Herr Krause’s most important scenes chart the cost of principle in a state built on fear. Each moment deepens the novel’s warnings about obedience and the price of truth.

  • The Warning (Chapter 2): He urges the Lowes to escape—“The whispers are growing louder... Your family must get over to the west, while you still can.” Why it matters: This is the spark that sends Aldous and Dominic west and, when the Wall rises, divides the family. Krause becomes the catalyst of the entire plot.
  • The Arrest (Chapter 24): Gerta sees the Stasi drag a bleeding Krause from his flat; his stamped pamphlets lie scattered—evidence of his dissent (Chapter 21-25 Summary). Why it matters: The image makes resistance tangible to Gerta, tying words on paper to blood on pavement.
  • The Return (Chapter 26): The Stasi return him broken; he whispers, “I never should have printed those papers... I was wrong” (Chapter 26-30 Summary). Why it matters: His forced recantation demonstrates psychological torture as a tool of control—and foreshadows his refusal to be silent for long.
  • His Death (Chapter 42): Gerta watches his body carried out after another raid. Why it matters: His murder transforms him from dissident to martyr, a warning and an inspiration that sharpen the Lowes’ resolve to act.

Symbolism & Themes

Krause symbolizes the quiet, durable conscience that survives beneath totalitarian noise.
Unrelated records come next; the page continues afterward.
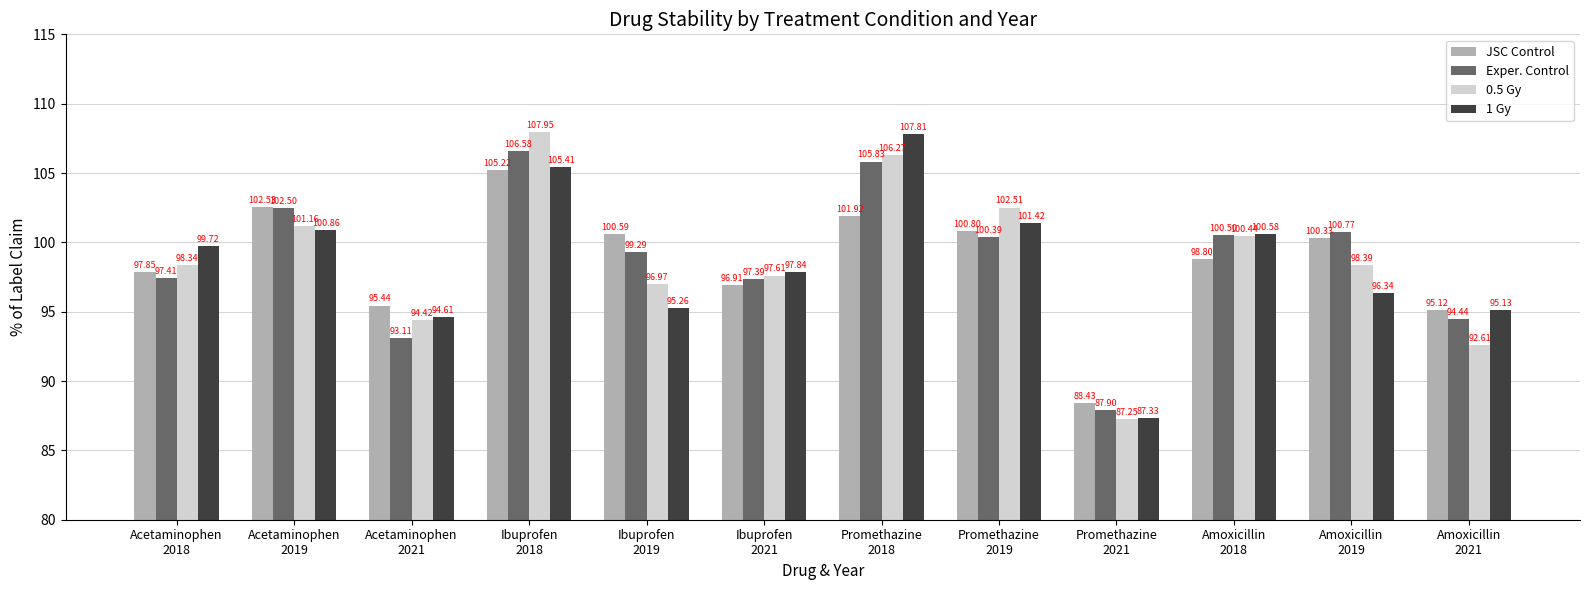

List the labels in order of 1 Gy value, smallest first.

Promethazine
2021, Acetaminophen
2021, Amoxicillin
2021, Ibuprofen
2019, Amoxicillin
2019, Ibuprofen
2021, Acetaminophen
2018, Amoxicillin
2018, Acetaminophen
2019, Promethazine
2019, Ibuprofen
2018, Promethazine
2018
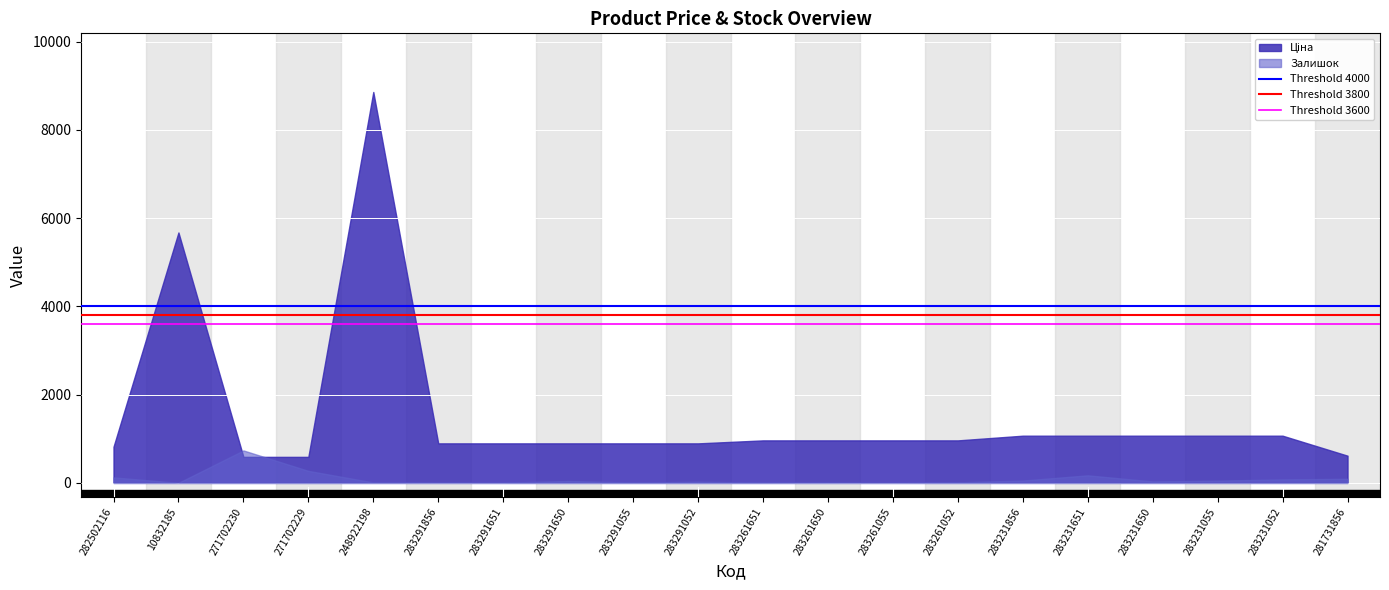

What is the sum of the Threshold 3800 values at 10832185 and 282502116?

7600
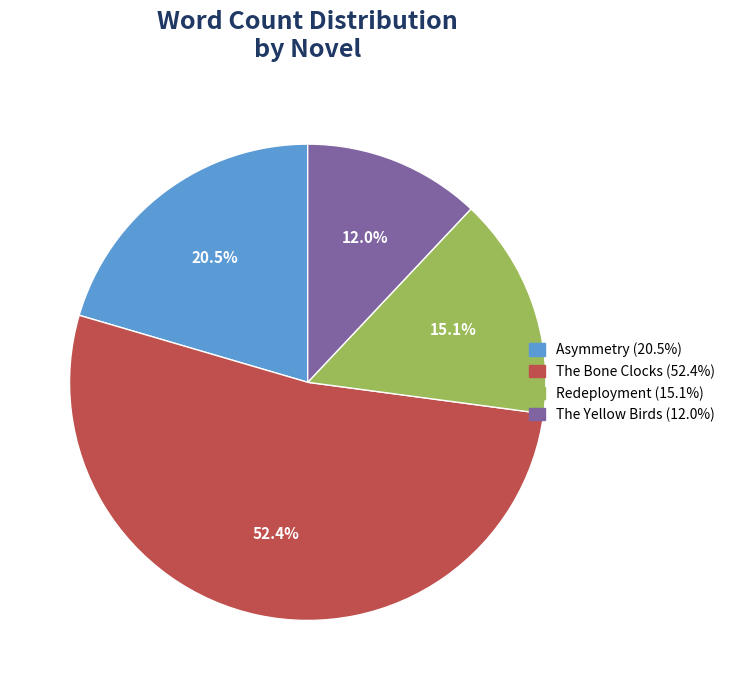

How many segments does this pie chart have?

4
He stands for the belief that thought and speech are the irreducible core of selfhood; to outlaw them is to criminalize being. He anchors the novel’s meditation on fear and bravery, embodying the tension at the heart of Courage and Fear: courage rarely feels triumphant in the moment, but it lights the path others follow. His life—and more pointedly his death—insists that true imprisonment isn’t a wall of concrete, but a mind policed into silence.

Essential Quotes

“Choose to go now... Or soon you will have no choice.” This line distills Krause’s clarity about political momentum: he grasps that hesitation is itself a decision in an authoritarian state. The ultimatum frames freedom as time-sensitive and action-based, propelling the Lowe plotline and defining Krause as the novel’s early moral alarm.

“Where it is dangerous to speak, or to act, or even to think?” By listing speech, action, and thought, Krause identifies the regime’s total control over public and private life. The rhetorical escalation underscores the novel’s warning: when thinking becomes perilous, silence is no longer safety—it is surrender.

“IF I CANNOT SPEAK WHAT I THINK, THEN IT’S A CRIME JUST TO BE ME!” Printed on his pamphlets, this statement turns dissent into identity. It explains why Krause keeps resisting even after torture: to abandon speech would be to abandon himself, making resistance not a choice but a necessity.

“Why is the GDR so afraid of letting its people think?” This question reframes dissent as a test of state legitimacy. If truth were on the regime’s side, no censorship would be needed; the need to suppress thought exposes the fragility of its power—and vindicates Krause’s cause.